- [Exercise data]
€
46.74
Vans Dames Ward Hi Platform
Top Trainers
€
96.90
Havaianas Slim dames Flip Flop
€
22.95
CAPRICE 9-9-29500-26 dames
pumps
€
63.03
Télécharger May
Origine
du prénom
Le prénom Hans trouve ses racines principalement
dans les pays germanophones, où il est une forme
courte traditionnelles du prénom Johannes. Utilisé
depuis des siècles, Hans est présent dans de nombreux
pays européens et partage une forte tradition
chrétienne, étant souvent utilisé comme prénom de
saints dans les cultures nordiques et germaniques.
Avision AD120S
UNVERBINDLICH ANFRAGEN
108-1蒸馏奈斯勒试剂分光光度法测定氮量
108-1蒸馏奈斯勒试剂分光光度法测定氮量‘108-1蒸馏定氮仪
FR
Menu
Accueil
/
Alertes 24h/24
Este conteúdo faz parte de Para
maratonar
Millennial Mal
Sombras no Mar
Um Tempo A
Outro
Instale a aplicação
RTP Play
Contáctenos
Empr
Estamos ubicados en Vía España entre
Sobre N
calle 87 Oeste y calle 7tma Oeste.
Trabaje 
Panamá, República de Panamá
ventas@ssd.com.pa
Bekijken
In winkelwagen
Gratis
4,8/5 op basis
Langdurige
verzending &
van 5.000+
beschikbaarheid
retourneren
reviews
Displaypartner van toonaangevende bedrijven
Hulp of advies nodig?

==

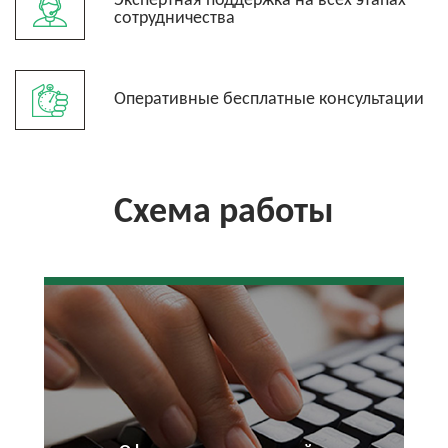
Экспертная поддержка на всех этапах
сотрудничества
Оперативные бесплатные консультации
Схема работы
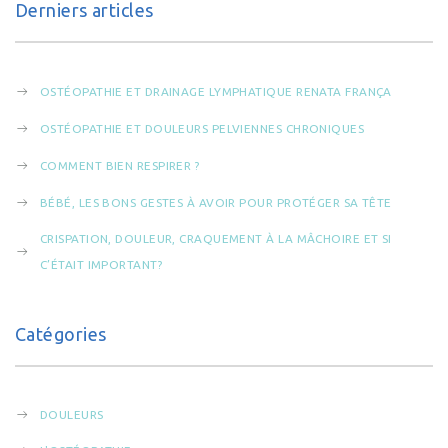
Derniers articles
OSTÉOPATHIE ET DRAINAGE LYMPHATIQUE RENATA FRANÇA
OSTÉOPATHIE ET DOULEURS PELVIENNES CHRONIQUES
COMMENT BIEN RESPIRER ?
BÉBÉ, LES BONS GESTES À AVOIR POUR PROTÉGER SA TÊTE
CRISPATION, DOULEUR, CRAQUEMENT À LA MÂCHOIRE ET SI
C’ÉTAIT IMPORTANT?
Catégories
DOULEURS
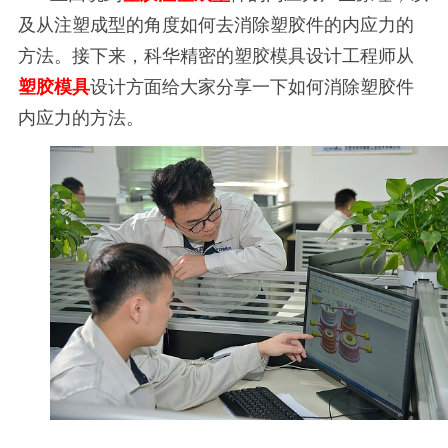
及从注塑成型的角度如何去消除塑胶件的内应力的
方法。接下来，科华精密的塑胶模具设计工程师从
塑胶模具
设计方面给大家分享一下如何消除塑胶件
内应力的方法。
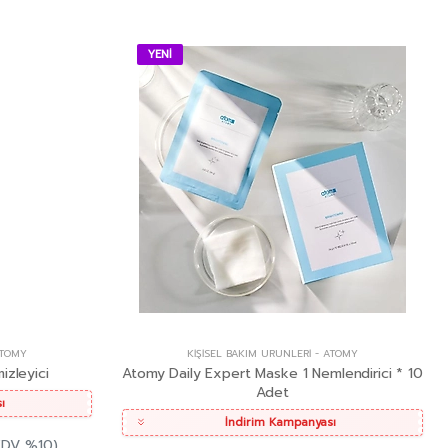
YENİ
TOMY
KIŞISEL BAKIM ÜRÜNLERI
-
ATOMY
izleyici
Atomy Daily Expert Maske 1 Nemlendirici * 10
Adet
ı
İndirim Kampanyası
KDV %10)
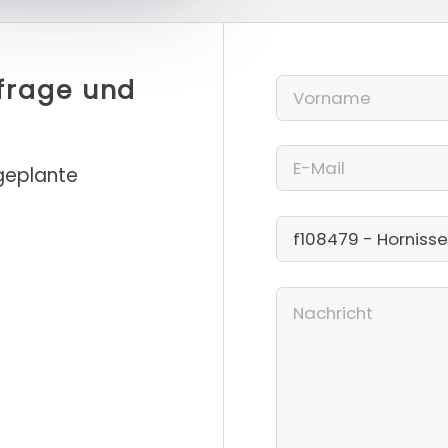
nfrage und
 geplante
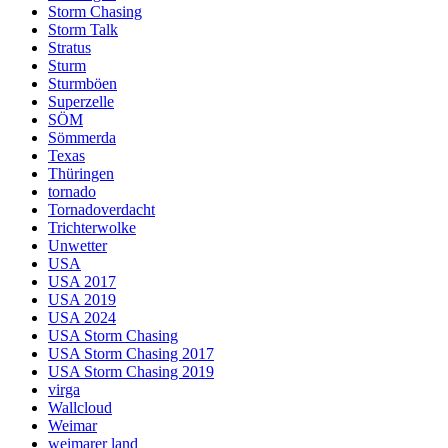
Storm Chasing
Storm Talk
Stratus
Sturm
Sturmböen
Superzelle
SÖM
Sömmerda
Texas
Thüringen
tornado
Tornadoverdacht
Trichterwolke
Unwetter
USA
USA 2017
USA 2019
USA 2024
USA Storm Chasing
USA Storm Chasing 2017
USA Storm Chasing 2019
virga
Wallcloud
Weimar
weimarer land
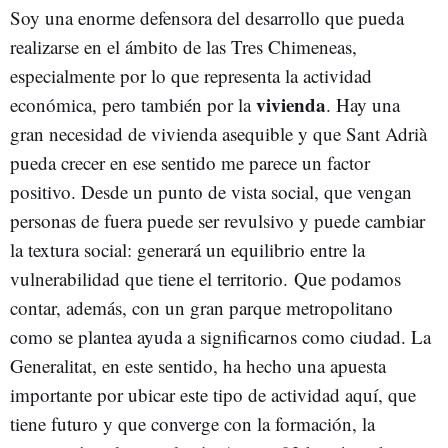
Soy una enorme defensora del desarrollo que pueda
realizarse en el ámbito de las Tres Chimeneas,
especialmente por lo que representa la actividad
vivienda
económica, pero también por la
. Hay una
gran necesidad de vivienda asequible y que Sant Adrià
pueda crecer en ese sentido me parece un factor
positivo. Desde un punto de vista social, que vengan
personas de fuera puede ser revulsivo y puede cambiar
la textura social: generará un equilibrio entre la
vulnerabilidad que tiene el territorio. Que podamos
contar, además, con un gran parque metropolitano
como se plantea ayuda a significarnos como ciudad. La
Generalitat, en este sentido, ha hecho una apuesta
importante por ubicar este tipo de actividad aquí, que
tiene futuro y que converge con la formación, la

* * *

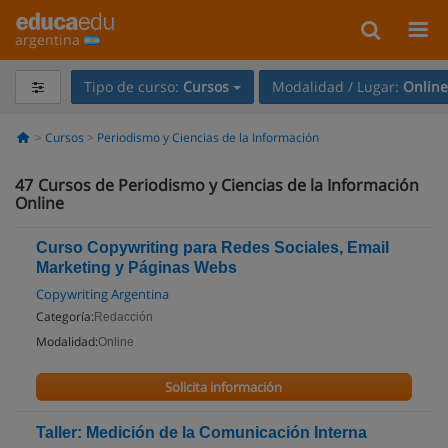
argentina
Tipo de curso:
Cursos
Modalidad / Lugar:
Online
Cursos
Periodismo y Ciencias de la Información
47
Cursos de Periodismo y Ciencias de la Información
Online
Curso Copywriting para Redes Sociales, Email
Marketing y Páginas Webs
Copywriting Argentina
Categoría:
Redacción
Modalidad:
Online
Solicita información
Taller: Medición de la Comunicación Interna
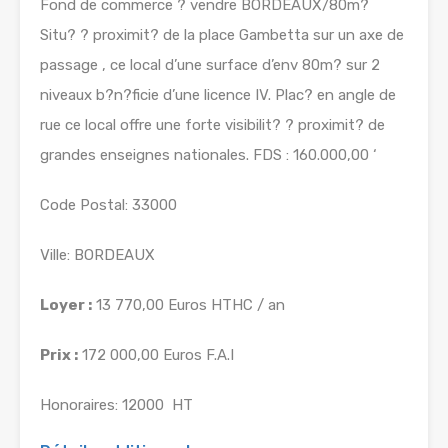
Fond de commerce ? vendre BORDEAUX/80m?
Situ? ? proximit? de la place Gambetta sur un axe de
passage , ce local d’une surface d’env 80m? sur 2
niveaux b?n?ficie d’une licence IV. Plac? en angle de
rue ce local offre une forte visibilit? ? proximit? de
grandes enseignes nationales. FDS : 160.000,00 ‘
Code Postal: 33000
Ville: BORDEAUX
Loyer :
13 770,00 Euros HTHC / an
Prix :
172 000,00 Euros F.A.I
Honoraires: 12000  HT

- [Exercise]
In the listing above, each line with the word "Chasing" is to be copied out.

- [Written solution]
Storm Chasing
USA Storm Chasing
USA Storm Chasing 2017
USA Storm Chasing 2019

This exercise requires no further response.